To be deemed a VPN, pizzerias must meet every qualification as outlined in an 11-page manual. “The main [requirements] are the ingredients we use, the technique we use to make the pizza, and the equipment we use to make the pizza,” explains co-owner Alessandra Carreon. “Also the conditions that exist while we make the pizza: everything from the kind of flour and tomatoes, to the kind of oven — in our case, wood-fired.” PizzaPlex is only the second pizzeria in Michigan to earn the distinction (and the 701st in the world).

Co-owners and husband and wife duo, Carreon and Drew McUsic, learned the art of Neapolitan pizza making after getting married in Naples. The two attended the Scuola di Pizzaiolo, a third-generation pizza academy, which also happens to be where Carreon’s family has learned to make pizza for generations.

In 2016, the two decided to turn their love of Neapolitan pizza into a business. “It wasn’t a question of do we want to go for VPN or shall we do a different kind of pizza because I know what feels like home and what comes more natural to me is pizza di Napoli,” says Carreon, who is Neapolitan and Filipina. Since last April, their instructor from Scuola di Pizzaiolo has traveled to Detroit twice to mentor and teach their staff.

“A triple bottom line business means that we know profit is important … but [not] at the expense of taking care of people or the planet.”
—Alessandra Carreon

The decades of experience are evident in every pie. Fresh mozzarella, whole leaves of basil, and, of course, tangy San Marzano tomatoes, give each 12-inch pizza its distinctive flavor. But while delicious, authentic pizza is the cornerstone of the business, it’s certainly not the only concern for Carreon.

PizzaPlex operates as a low-profit, “triple bottom line” LLC. “For PizzaPlex, being a triple bottom line business means that we know profit is important to sustain the business, but we would never do that at the expense of taking care of people or the planet,” Carreon says.

In the same vein, the business is also in the process of becoming a worker-owned cooperative.

As if that wasn’t enough to make you feel good about devouring a whole pie, the business also practices another Naples tradition: sospeso. Here, customers can pay it forward by purchasing food and drink in advance for customers in need. Beyond that, PizzaPlex runs a sospeso program for local nonprofits, donating pizzas for upcoming events. On a chalkboard near to the register, customers can see how many pizzas are left to contribute and can add a pie to their order.

The community aspect is hugely important to Carreon. Mindful of gentrification, the co-owner wants to position the business as a community center in southwest Detroit. “We’re not building a new community, we’re amplifying,” she says.
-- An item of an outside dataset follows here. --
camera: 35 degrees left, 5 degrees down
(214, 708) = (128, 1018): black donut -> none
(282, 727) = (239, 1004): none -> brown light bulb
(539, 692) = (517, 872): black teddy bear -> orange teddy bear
While one half of the building is a dedicated dining room, the other side is a 1,000-square-foot area outfitted with tables, couches, a foosball table, a book exchange, a clothing exchange, a huge projector screen, and more.
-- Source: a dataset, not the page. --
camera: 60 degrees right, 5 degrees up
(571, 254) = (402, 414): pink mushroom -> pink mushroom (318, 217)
“It’s really meant to reflect whatever our patrons or neighbors would like to see in the space.” The area also serves as an event space for organizations and nonprofits.

For Carreon, all of these aspects, from food to community, are the driving force behind the business. “I think our definition of success is in a place where we cannot just do one thing. If we were (which we aren’t), extremely profitable, if we had this rush of people, we would not be satisfied,” she explains. “We’d be just simply unsatisfied until we can get to this collective vision of what we can be.”

Even so, “The food will always have to be excellent,” Carreon adds. “No compromise.”